[[ EXERCISE MATERIAL, beginning ]]

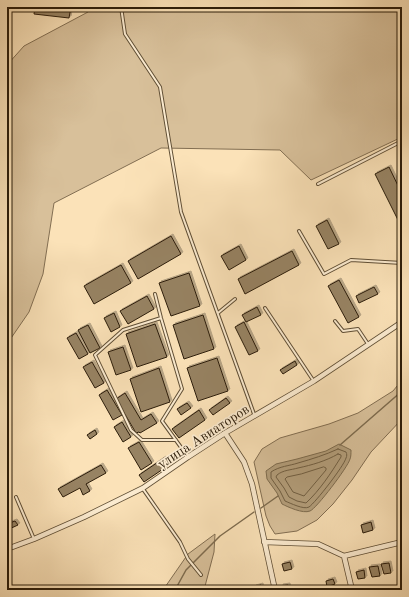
<svg xmlns="http://www.w3.org/2000/svg" width="409" height="597" viewBox="0 0 409 597" font-family="'Old Standard TT',serif">
<defs>
<filter id="shadow"><feDropShadow dx="2" dy="-2" stdDeviation="0" flood-color="#0004"/></filter>
</defs>
<rect width="100%" height="100%" fill="#fbe2b8"/>
<filter id="stains"><feTurbulence type="fractalNoise" baseFrequency=".005" numOctaves="4"/><feColorMatrix values="0 0 0 0 .2 0 0 0 0 .09 0 0 0 0 .02 0 0 0 .5 -.17"/></filter>
<radialGradient id="worn" r=".72"><stop offset=".6" stop-color="#630" stop-opacity="0"/><stop offset="1" stop-color="#630" stop-opacity=".3"/></radialGradient>
<path fill="#d8c09a" stroke="#826e52" d="M85,7H402V137L311,180L280,150L161,148L54,203L43,274L29,312L7,344V65L24,46L88,12Z
M402,380V419L371,452L352,480L333,504L317,520L297,531L275,534L270,526L266,516L254,462L262,449L280,438L329,424L358,413L393,391Z
M215,534L214,552L204,590H163L188,554Z"/>
<path fill="#b49f7c" stroke="#7d6b4e" d="M339,444L351,450C351,453 351,457 350,459C348,467 316,509 310,511C303,514 288,507 282,504L277,493L267,479L266,471L276,464L297,459L326,451Z"/>
<g fill="none" stroke-linecap="round" stroke-linejoin="round">
<path stroke="#705e42" stroke-width="1" d="M338,449L346,452C347,454 347,456 346,458C344,466 315,503 309,507C304,510 290,503 285,501L280,491L271,478V472C280,466 289,466 298,463C312,459 325,455 338,449Z
M338,454L341,455V457C331,473 320,490 306,503L297,501L289,497L284,488L276,477L277,475C283,470 291,470 298,468C312,465 326,461 338,454Z
M324,467L326,468V470L310,489L304,496L293,492L285,479L287,477L301,474Z"/>
<path stroke="#7d6b4e" stroke-width="1.5" d="M340,445L402,391
M261,508L278,496
M175,590L186,570L220,536L254,512"/>
</g>
<path fill="#978364" stroke="#2b1c09" filter="url(#shadow)" d="M35,7H71L69,18L34,14Z
M389,167L402,194V228L375,174Z
M327,220L339,244L328,249L316,226Z
M171,236L181,254L138,279L128,261Z
M239,246L246,260L229,270L221,256Z
M292,251L299,265L245,294L238,279Z
M121,265L131,283L94,304L84,286Z
M189,273L200,306L171,316L159,283Z
M339,280L359,317L348,323L328,286Z
M374,287L378,294L359,303L356,296Z
M147,296L154,309L128,324L120,311Z
M257,307L261,315L246,322L242,315Z
M114,313L120,327L111,332L104,318Z
M203,315L214,349L184,359L173,325Z
M244,322L258,351L249,355L235,327Z
M155,324L167,357L137,367L126,334Z
M88,325L100,348L90,353L78,330Z
M76,333L88,354L79,359L67,338Z
M123,347L131,370L116,375L108,352Z
M217,358L228,391L198,401L187,368Z
M295,361L297,365L283,374L280,370Z
M92,362L104,383L95,388L83,367Z
M159,368L170,402L141,412L130,379Z
M107,390L122,415L113,420L99,395Z
M125,393L141,420L151,414L157,423L140,433L139,432L136,433L116,399Z
M226,398L230,403L213,415L209,410Z
M187,403L191,408L181,415L177,409Z
M199,410L205,420L179,438L172,429Z
M122,422L131,437L123,442L114,427Z
M95,430L97,434L90,439L87,435Z
M139,442L152,463L141,470L128,448Z
M164,458L169,465L144,482L139,475Z
M101,465L106,473L86,484L90,491L83,495L80,488L63,497L58,489Z
M15,521L18,525L7,530V524Z
M371,522L373,530L363,533L361,525Z
M290,562L292,569L284,571L282,564Z
M389,563L391,573L384,574L381,564Z
M378,566L380,576L372,577L369,567Z
M364,570L365,578L358,579L356,572Z
M333,579L335,584L327,587L326,581Z
M261,585L262,590H255L254,587Z
M288,585L289,590H282L281,586Z"/>
<g fill="none" stroke-linecap="round" stroke-linejoin="round">
<g stroke="#5f4e35" stroke-width="4">
<path id="service" d="M121,7L125,34L160,87L181,212L254,414
M318,184L402,141
M299,231L324,274L351,260L402,263
M155,294L161,318L182,389L162,421L188,457
M265,308L313,380
M218,313L235,299
M161,318L123,330L95,355L131,430L142,440H176
M335,321L343,331L358,329L368,344
M143,489L180,542L188,559L201,575
M16,497L34,539"/>
</g>
<g stroke="#5f4e35" stroke-width="6">
<path id="minor" d="M225,433L244,462L252,484L275,590
M264,542L318,544L344,556L402,542
M7,549L34,539L84,517L143,488L188,457L225,433L314,381L402,322
M344,556L352,590"/>
</g>
<use href="#service" stroke="#fcecd1" stroke-width="2"/>
<use href="#minor" stroke="#fcecd1" stroke-width="4.5"/>
</g>
<g text-anchor="middle" stroke-width="3.5" stroke-linejoin="round" paint-order="stroke">
<g font-size="14" fill="#2b1c09" stroke="#fcecd1">
<text transform="translate(203 436) rotate(-33)" y="5">улица Авиаторов</text>
</g>
</g>
<rect width="409" height="597" fill="none" stroke="#fbe2b8" stroke-width="24"/>
<rect x="8" y="8" width="393" height="581" fill="none" stroke="#2b1c09" stroke-width="2"/>
<rect x="12" y="12" width="385" height="573" fill="none" stroke="#2b1c09"/>
<rect width="100%" height="100%" filter="url(#stains)"/>
<rect width="100%" height="100%" fill="url(#worn)"/>
</svg>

[[ EXERCISE MATERIAL, end ]]

EXERCISE » With "none" as the word to match, copy each line of the records that has it.

WORKED SOLUTION »
<g fill="none" stroke-linecap="round" stroke-linejoin="round">
<g fill="none" stroke-linecap="round" stroke-linejoin="round">
<rect width="409" height="597" fill="none" stroke="#fbe2b8" stroke-width="24"/>
<rect x="8" y="8" width="393" height="581" fill="none" stroke="#2b1c09" stroke-width="2"/>
<rect x="12" y="12" width="385" height="573" fill="none" stroke="#2b1c09"/>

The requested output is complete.